▸ TASK
Please take the records that follow and repeat exactly the lines starting with the line with "X133000000Y-110000000D03*" and going on through the line with "X166020552Y-52892508D01*".

▸ RECORDS TO USE
[Start of Attachment]

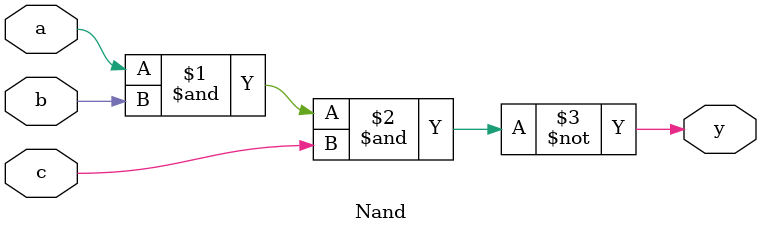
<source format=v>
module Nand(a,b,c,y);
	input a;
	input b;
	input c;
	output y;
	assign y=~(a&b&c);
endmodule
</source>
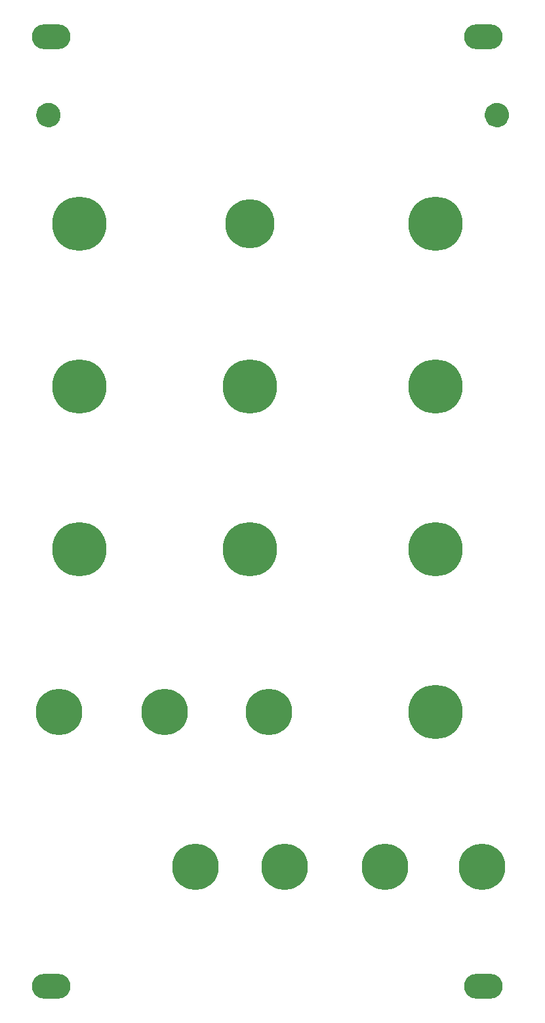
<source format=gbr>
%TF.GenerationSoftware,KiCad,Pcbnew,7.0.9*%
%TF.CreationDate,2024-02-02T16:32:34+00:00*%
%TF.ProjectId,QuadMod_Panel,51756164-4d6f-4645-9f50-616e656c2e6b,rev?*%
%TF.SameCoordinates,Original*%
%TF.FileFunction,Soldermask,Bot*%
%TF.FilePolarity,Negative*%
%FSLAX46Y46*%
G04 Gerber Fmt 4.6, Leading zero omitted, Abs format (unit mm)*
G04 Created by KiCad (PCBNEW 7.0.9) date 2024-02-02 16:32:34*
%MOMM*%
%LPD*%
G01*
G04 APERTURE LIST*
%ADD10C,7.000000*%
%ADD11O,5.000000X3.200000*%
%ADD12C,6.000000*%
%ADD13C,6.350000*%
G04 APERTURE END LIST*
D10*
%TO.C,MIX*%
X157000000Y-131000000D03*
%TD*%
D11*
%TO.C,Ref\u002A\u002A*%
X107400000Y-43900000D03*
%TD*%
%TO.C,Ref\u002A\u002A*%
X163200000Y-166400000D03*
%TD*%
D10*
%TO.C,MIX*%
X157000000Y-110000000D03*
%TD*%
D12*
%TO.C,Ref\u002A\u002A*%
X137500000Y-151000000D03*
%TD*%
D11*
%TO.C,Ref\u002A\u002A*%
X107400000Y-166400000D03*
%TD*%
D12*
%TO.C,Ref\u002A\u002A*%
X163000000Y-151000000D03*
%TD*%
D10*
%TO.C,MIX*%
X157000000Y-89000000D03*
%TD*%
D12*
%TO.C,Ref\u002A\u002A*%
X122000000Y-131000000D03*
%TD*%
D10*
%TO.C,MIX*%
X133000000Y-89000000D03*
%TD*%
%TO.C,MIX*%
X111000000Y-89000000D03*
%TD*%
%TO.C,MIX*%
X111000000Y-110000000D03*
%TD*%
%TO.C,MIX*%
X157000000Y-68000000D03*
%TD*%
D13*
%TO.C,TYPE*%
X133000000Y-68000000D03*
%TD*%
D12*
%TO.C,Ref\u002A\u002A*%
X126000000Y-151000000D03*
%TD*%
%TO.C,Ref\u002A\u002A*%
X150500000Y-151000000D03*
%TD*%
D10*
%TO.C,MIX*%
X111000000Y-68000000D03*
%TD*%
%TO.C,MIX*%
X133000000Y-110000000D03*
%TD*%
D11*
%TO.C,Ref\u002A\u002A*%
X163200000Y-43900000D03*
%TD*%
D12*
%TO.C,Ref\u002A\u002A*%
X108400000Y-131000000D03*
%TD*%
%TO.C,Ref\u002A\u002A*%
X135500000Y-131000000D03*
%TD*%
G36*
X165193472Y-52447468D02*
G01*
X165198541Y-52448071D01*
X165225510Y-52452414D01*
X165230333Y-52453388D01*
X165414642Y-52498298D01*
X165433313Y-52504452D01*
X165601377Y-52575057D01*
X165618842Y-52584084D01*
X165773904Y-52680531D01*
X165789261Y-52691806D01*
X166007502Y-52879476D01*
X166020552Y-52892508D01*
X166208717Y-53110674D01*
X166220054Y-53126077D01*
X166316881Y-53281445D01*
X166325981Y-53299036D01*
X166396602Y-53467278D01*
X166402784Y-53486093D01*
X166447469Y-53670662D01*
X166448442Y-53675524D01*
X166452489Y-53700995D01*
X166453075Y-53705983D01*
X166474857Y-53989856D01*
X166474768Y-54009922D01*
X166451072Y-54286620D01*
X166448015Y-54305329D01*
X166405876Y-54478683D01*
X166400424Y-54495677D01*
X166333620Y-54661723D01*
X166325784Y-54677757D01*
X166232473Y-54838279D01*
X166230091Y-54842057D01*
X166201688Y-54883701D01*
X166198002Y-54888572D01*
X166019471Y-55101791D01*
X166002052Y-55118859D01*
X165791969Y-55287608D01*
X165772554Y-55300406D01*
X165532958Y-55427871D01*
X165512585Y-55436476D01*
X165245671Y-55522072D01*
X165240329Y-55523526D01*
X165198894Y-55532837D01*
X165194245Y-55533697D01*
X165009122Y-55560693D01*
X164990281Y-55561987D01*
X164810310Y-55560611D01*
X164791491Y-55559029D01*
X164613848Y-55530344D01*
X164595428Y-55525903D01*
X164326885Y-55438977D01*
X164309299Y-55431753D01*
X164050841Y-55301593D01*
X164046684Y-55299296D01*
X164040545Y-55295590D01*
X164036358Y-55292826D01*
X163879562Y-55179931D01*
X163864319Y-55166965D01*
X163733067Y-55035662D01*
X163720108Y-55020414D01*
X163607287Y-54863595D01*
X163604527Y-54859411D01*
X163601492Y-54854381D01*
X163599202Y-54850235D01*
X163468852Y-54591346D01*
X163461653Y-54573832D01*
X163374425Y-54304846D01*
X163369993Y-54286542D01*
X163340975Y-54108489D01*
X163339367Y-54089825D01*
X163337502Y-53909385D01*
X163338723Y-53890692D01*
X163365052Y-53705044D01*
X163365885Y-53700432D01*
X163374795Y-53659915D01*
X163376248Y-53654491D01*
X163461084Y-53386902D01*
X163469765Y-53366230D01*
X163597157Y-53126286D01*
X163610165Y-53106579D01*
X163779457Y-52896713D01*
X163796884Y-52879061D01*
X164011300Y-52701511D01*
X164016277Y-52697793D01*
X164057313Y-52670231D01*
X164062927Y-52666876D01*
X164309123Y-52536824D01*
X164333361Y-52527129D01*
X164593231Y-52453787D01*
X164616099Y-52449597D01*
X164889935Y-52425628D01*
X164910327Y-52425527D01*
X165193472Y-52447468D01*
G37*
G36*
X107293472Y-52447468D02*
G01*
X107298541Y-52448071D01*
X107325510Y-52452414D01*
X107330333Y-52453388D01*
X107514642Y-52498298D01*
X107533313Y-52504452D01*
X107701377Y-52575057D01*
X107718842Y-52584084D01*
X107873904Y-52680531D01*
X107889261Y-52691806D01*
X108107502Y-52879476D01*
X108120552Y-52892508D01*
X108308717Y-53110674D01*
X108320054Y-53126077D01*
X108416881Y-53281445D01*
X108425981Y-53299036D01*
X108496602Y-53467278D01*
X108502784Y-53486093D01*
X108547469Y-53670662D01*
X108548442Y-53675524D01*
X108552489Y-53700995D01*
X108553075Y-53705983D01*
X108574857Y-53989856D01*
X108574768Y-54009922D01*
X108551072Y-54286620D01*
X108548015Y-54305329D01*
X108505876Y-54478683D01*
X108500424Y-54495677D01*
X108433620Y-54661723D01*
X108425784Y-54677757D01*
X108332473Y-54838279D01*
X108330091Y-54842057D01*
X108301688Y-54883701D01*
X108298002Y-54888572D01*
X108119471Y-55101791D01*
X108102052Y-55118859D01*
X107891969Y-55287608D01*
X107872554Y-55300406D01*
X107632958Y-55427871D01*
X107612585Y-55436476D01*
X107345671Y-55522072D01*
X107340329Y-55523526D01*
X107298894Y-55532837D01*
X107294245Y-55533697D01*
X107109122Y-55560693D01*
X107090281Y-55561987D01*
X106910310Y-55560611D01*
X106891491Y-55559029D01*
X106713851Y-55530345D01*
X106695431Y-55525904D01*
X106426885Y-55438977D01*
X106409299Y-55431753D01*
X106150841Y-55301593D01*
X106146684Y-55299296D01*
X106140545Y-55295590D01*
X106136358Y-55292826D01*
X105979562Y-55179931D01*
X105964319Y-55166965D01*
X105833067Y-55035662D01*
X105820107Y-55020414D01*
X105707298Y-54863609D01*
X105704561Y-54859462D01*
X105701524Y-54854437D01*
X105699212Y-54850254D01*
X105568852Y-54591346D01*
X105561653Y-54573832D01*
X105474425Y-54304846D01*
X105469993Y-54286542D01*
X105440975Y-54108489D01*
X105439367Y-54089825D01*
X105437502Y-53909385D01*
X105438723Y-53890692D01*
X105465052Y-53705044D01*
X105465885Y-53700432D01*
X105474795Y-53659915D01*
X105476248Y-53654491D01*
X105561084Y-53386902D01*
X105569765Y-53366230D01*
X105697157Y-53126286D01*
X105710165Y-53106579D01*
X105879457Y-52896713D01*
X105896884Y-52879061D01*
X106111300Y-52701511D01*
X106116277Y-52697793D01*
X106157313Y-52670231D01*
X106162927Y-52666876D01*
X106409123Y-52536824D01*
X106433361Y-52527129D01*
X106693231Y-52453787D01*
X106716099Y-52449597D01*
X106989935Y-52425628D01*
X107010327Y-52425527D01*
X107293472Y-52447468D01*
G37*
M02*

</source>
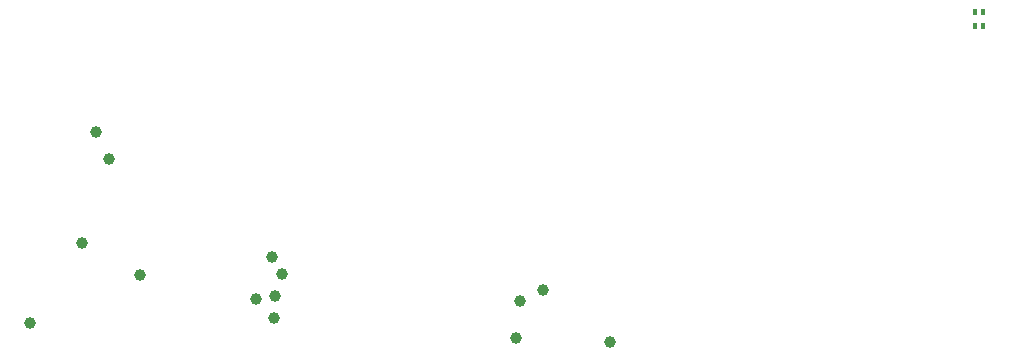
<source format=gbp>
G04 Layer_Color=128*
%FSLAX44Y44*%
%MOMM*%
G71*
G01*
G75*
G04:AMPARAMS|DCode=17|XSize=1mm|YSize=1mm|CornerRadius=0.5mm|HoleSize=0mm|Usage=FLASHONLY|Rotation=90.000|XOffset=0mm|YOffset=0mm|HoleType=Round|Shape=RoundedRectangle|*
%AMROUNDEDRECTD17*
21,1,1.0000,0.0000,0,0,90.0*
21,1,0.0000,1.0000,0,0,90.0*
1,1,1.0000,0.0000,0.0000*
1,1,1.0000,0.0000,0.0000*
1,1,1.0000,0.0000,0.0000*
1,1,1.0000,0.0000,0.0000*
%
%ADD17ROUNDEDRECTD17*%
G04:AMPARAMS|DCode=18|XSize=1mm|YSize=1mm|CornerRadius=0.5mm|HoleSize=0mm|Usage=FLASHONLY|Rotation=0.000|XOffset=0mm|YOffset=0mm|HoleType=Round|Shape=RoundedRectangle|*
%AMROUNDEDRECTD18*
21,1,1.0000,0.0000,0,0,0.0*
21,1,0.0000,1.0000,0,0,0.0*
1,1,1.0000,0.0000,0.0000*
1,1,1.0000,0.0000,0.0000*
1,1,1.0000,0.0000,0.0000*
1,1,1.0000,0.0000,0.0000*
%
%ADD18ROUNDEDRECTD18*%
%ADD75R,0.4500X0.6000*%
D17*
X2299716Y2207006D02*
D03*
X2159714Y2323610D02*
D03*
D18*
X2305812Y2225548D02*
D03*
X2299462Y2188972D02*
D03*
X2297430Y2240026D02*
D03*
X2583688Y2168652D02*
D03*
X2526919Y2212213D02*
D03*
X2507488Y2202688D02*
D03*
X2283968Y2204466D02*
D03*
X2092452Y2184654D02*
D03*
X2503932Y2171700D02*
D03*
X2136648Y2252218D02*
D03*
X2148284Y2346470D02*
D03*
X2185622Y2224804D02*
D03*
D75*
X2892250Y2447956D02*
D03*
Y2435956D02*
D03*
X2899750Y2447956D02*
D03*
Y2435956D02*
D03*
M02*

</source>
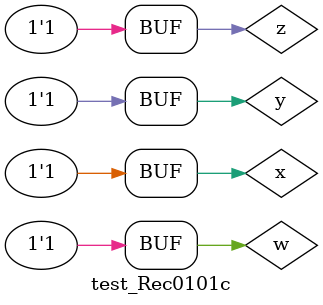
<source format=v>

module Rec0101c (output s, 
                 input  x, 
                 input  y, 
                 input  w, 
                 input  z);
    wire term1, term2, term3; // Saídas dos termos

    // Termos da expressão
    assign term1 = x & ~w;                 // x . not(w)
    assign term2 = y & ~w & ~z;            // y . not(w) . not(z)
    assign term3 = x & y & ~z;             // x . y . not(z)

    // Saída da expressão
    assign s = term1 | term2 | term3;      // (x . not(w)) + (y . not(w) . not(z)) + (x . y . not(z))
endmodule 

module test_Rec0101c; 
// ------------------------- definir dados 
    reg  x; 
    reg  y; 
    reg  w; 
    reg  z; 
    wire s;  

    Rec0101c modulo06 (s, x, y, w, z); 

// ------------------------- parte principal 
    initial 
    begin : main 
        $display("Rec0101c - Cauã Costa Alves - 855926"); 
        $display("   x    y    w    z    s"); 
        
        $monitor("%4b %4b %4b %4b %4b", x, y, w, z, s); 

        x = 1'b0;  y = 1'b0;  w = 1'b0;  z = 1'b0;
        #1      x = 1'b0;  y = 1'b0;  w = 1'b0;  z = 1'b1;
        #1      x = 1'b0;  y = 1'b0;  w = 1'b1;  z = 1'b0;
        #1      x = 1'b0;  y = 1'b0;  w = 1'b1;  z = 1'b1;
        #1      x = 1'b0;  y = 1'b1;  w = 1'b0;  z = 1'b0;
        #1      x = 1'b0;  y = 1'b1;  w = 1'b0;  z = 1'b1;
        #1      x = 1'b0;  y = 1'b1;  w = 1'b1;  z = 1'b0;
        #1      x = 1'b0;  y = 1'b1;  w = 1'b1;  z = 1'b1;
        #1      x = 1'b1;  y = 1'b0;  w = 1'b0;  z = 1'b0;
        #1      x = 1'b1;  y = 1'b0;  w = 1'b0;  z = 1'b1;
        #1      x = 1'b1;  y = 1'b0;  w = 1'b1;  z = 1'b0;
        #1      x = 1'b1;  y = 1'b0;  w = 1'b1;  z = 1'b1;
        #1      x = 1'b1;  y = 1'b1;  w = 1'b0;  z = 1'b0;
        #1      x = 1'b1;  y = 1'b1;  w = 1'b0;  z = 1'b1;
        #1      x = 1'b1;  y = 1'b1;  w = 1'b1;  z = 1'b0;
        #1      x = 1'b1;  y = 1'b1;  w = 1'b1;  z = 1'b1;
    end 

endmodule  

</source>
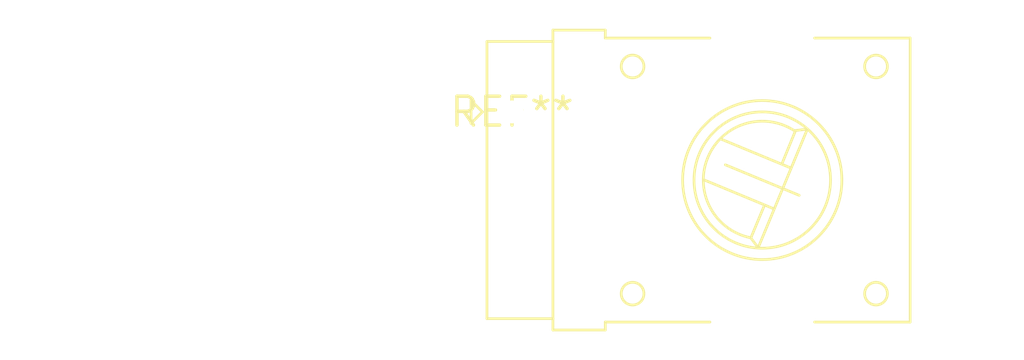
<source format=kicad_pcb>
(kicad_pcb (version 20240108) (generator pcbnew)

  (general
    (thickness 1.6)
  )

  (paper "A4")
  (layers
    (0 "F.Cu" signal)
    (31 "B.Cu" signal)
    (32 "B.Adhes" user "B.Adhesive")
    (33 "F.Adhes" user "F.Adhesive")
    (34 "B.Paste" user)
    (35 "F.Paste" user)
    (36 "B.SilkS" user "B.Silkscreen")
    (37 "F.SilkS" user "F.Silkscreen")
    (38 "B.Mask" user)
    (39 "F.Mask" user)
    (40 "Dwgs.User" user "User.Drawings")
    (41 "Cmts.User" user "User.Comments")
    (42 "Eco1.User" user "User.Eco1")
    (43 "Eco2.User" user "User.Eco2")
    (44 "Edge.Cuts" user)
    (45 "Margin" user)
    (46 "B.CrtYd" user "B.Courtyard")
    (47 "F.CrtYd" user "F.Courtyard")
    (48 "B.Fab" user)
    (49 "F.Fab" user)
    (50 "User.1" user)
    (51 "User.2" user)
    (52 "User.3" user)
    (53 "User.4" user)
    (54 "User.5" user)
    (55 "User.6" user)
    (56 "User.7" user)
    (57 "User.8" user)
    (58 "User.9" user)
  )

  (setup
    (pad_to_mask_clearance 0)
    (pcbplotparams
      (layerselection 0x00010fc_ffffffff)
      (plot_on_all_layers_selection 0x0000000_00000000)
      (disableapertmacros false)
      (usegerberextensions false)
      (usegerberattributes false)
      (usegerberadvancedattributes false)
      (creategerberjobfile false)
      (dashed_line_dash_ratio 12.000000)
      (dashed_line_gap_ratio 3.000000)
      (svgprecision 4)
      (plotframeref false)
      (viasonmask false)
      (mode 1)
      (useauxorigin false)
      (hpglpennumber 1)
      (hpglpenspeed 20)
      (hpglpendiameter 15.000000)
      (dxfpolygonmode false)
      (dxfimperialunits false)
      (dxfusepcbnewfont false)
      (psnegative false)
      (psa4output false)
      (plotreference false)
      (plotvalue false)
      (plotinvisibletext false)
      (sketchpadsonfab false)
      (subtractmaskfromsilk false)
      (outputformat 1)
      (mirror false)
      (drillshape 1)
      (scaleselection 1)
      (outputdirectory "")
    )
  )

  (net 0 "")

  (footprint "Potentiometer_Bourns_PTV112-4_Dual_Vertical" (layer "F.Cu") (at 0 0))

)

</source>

[End of Attachment]

▸ RESPONSE FOR THIS EXERCISE
X133000000Y-110000000D03*
%TD*%
D11*
%TO.C,Ref\u002A\u002A*%
X163200000Y-43900000D03*
%TD*%
D12*
%TO.C,Ref\u002A\u002A*%
X108400000Y-131000000D03*
%TD*%
%TO.C,Ref\u002A\u002A*%
X135500000Y-131000000D03*
%TD*%
G36*
X165193472Y-52447468D02*
G01*
X165198541Y-52448071D01*
X165225510Y-52452414D01*
X165230333Y-52453388D01*
X165414642Y-52498298D01*
X165433313Y-52504452D01*
X165601377Y-52575057D01*
X165618842Y-52584084D01*
X165773904Y-52680531D01*
X165789261Y-52691806D01*
X166007502Y-52879476D01*
X166020552Y-52892508D01*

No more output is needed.